Com a ajuda de André Maciel, os utentes aprenderam também a criar um ecossistema e o que é a biodiversidade. Segundo o formador, a tarefa foi fácil, uma vez que houve um "grande interesse" desde o início.

"Eles criaram um vínculo, de uma forma muito simples, com tudo o que faz parte da alimentação e cuidar da natureza. Não foi uma tarefa difícil, porque eles estavam mesmo muito entusiasmados."

Madalena Aires Horta, gestora do projeto da Upfarming no Hospital Júlio de Matos, acredita que é importante "aproximar públicos que geralmente estão afastados do debate climático", diz, questionada pelo SAPO24 sobre a importância da saúde mental caminhar, lado a lado, com a sustentabilidade.

"Estão aqui vários utentes fechados durante vários anos, então é importante trazer este olhar atento sobre a natureza. A maneira como nos sentimos quando colocamos as mãos na terra e observamos o ciclo de vida de uma planta que nasce e acaba é uma ferramenta que pode ajudar neste contexto terapêutico", explica.

Além disso, o projeto tem ainda uma parceria com o Centro Protocolar de Justiça, que atribui formações certificadas.
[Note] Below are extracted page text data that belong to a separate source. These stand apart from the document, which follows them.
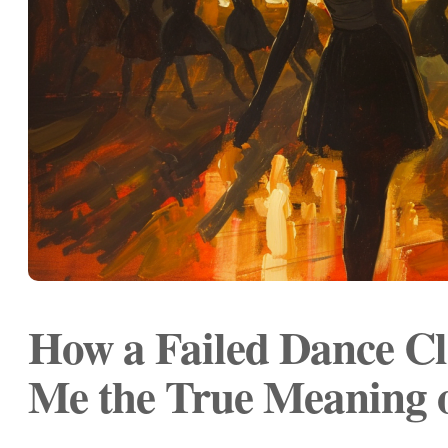
How a Failed Dance Cl
Me the True Meaning 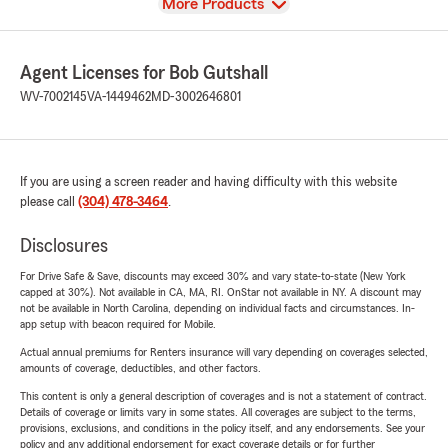
View
More Products
Agent Licenses for Bob Gutshall
WV-7002145
VA-1449462
MD-3002646801
If you are using a screen reader and having difficulty with this website
please call
(304) 478-3464
.
Disclosures
For Drive Safe & Save, discounts may exceed 30% and vary state-to-state (New York
capped at 30%). Not available in CA, MA, RI. OnStar not available in NY. A discount may
not be available in North Carolina, depending on individual facts and circumstances. In-
app setup with beacon required for Mobile.
Actual annual premiums for Renters insurance will vary depending on coverages selected,
amounts of coverage, deductibles, and other factors.
This content is only a general description of coverages and is not a statement of contract.
Details of coverage or limits vary in some states. All coverages are subject to the terms,
provisions, exclusions, and conditions in the policy itself, and any endorsements. See your
policy and any additional endorsement for exact coverage details or for further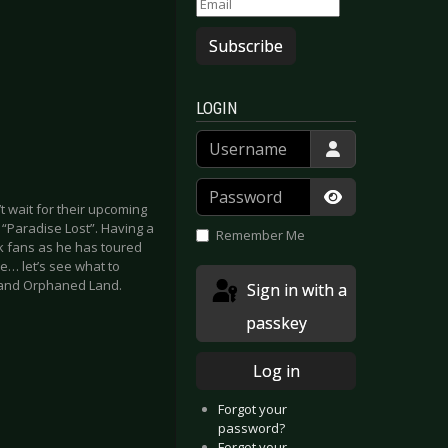
Subscribe
LOGIN
Username
Password
’t wait for their upcoming
Show Passwor
d “Paradise Lost”. Having a
Remember Me
ck fans as he has toured
e… let’s see what to
1 and Orphaned Land.
Sign in with a
passkey
Log in
Forgot your
password?
Forgot your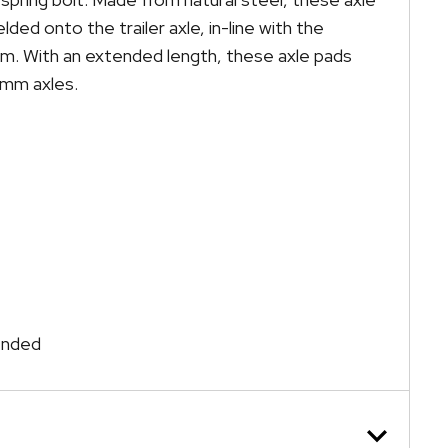
ded onto the trailer axle, in-line with the
hem. With an extended length, these axle pads
5mm axles.
tended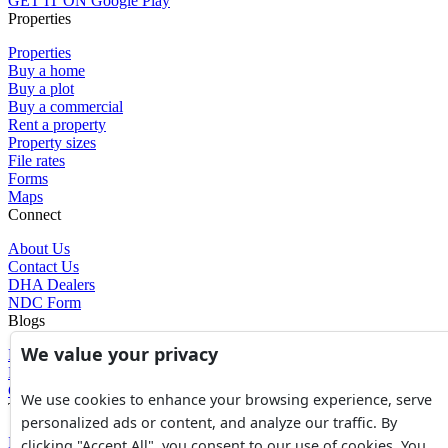
GET IT ON
Google Play
Properties
Properties
Buy a home
Buy a plot
Buy a commercial
Rent a property
Property sizes
File rates
Forms
Maps
Connect
About Us
Contact Us
DHA Dealers
NDC Form
Blogs
We value your privacy
Blogs
News
Glossary of Terms
We use cookies to enhance your browsing experience, serve
Tools
personalized ads or content, and analyze our traffic. By
Expenses Calculator
clicking "Accept All", you consent to our use of cookies. You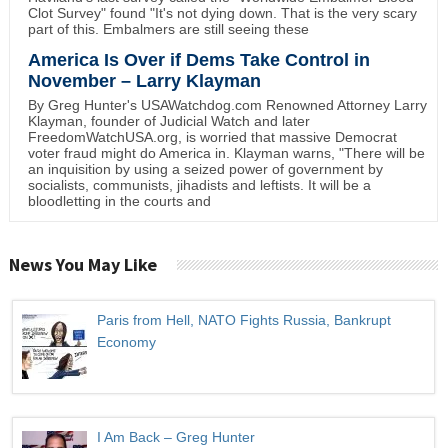
Clot Survey" found "It's not dying down. That is the very scary
part of this. Embalmers are still seeing these
America Is Over if Dems Take Control in
November – Larry Klayman
By Greg Hunter's USAWatchdog.com Renowned Attorney Larry
Klayman, founder of Judicial Watch and later
FreedomWatchUSA.org, is worried that massive Democrat
voter fraud might do America in. Klayman warns, "There will be
an inquisition by using a seized power of government by
socialists, communists, jihadists and leftists. It will be a
bloodletting in the courts and
News You May Like
Paris from Hell, NATO Fights Russia, Bankrupt
Economy
I Am Back – Greg Hunter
"Vamos ter dois módulos, um de competências pessoais e sociais, e outro de produção e agricultura sustentável. Os utentes que participarem não só recebem uma bolsa horária como recompensa, mas também ficam com uma formação que lhes pode servir na transição da saída para poderem arranjar trabalho na área."

Projeto
Projeto créditos: Pedro Ruas

João Oliveira, diretor do Serviço Regional de Psiquiatria Forense, afirma que é "essencial" existir a participação de estruturas fora do SNS dentro das unidades que pertencem ao SNS, uma vez que os fundos são limitados.
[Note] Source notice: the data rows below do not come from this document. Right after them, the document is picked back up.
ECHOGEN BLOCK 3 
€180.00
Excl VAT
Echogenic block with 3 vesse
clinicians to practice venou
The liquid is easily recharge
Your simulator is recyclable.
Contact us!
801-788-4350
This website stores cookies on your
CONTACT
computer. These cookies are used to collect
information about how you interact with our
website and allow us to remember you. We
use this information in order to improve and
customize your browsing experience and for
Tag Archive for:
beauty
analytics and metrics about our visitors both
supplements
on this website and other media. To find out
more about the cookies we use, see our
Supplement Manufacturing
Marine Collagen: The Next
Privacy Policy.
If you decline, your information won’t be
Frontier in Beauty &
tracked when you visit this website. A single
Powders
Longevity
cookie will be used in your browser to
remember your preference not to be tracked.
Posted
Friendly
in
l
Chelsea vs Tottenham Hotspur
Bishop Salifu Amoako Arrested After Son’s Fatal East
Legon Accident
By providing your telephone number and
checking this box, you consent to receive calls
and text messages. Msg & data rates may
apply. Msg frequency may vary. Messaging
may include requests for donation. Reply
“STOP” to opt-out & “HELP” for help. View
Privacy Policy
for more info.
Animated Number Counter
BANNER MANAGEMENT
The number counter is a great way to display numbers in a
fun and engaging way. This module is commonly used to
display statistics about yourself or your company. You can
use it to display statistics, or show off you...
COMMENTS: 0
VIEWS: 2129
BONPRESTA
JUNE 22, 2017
"Muitas vezes só é possível o foco em doenças agudas e, às vezes, esta segunda fase do tratamento, mais a médio ou longo prazo, fica a cargo de instituições particulares ou instituições do âmbito social. Portanto, do ponto de vista dos hospitais e dos profissionais, isto é sempre muito bem-vindo e também nos permite trabalhar em aspectos, neste caso, da psiquiatria, que são essenciais e que normalmente não temos essa oportunidade", diz ao SAPO24.

O diretor, que esteve presente na inauguração do projeto, explicou também de que forma é que o projeto pode ajudar nas alterações comportamentais dos utentes, juntamente com a reabilitação criminal.
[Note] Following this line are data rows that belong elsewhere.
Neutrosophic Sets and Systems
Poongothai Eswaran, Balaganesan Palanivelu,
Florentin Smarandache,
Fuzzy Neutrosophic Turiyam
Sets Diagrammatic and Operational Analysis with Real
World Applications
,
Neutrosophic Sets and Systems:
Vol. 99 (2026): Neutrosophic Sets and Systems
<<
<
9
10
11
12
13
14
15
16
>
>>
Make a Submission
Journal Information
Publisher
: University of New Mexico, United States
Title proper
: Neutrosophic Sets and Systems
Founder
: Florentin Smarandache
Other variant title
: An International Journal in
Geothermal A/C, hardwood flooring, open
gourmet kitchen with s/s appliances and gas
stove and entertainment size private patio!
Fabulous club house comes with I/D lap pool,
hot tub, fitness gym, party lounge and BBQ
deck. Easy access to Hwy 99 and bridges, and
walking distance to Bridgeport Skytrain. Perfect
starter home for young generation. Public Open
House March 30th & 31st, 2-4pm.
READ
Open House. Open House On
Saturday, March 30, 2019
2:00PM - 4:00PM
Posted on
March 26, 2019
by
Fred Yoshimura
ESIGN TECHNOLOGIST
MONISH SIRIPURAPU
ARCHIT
"O próprio contacto com a natureza está associado a uma melhoria dos indicadores e das alterações comportamentais. Por outro lado, o trabalho em equipa, o sentido de pertença e de estar a contribuir para a sociedade é um dos tipos de intervenções mais utilizadas."

A ideia partiu de Sérgio, um terapeuta ocupacional na unidade de psiquiatria forense do hospital, que dinamizava os espaços verdes e decidiu contactar a Upfarming.

Através de uma candidatura à Fundação "la Caixa", a organização não-governamental ganhou o prémio "Capacitar", que levou à implementação do projeto.

José Pena do Amaral, membro da Comissão Executiva do BPI, esteve presente na inauguração, a representar a fundação que atribuíu o prémio à Upfarming. "Há poucos projetos que se insiram tão bem no propósito destas candidaturas", disse.

Em tempos em que tanto se fala sobre saúde mental, justiça e clima como crises separadas, projetos como este mostram que a resposta pode estar justamente na colaboração. Cultivar uma planta é um pequeno gesto — mas para estes utentes é um primeiro passo para voltar a florescer.

No coração do Hospital Júlio de Matos, uma horta vertical está a mudar rotinas e a (re)plantar esperanças. Com o projeto “Recultivar”, a ONG Upfarming une saúde mental, sustentabilidade e reinserção profissional num só espaço verde.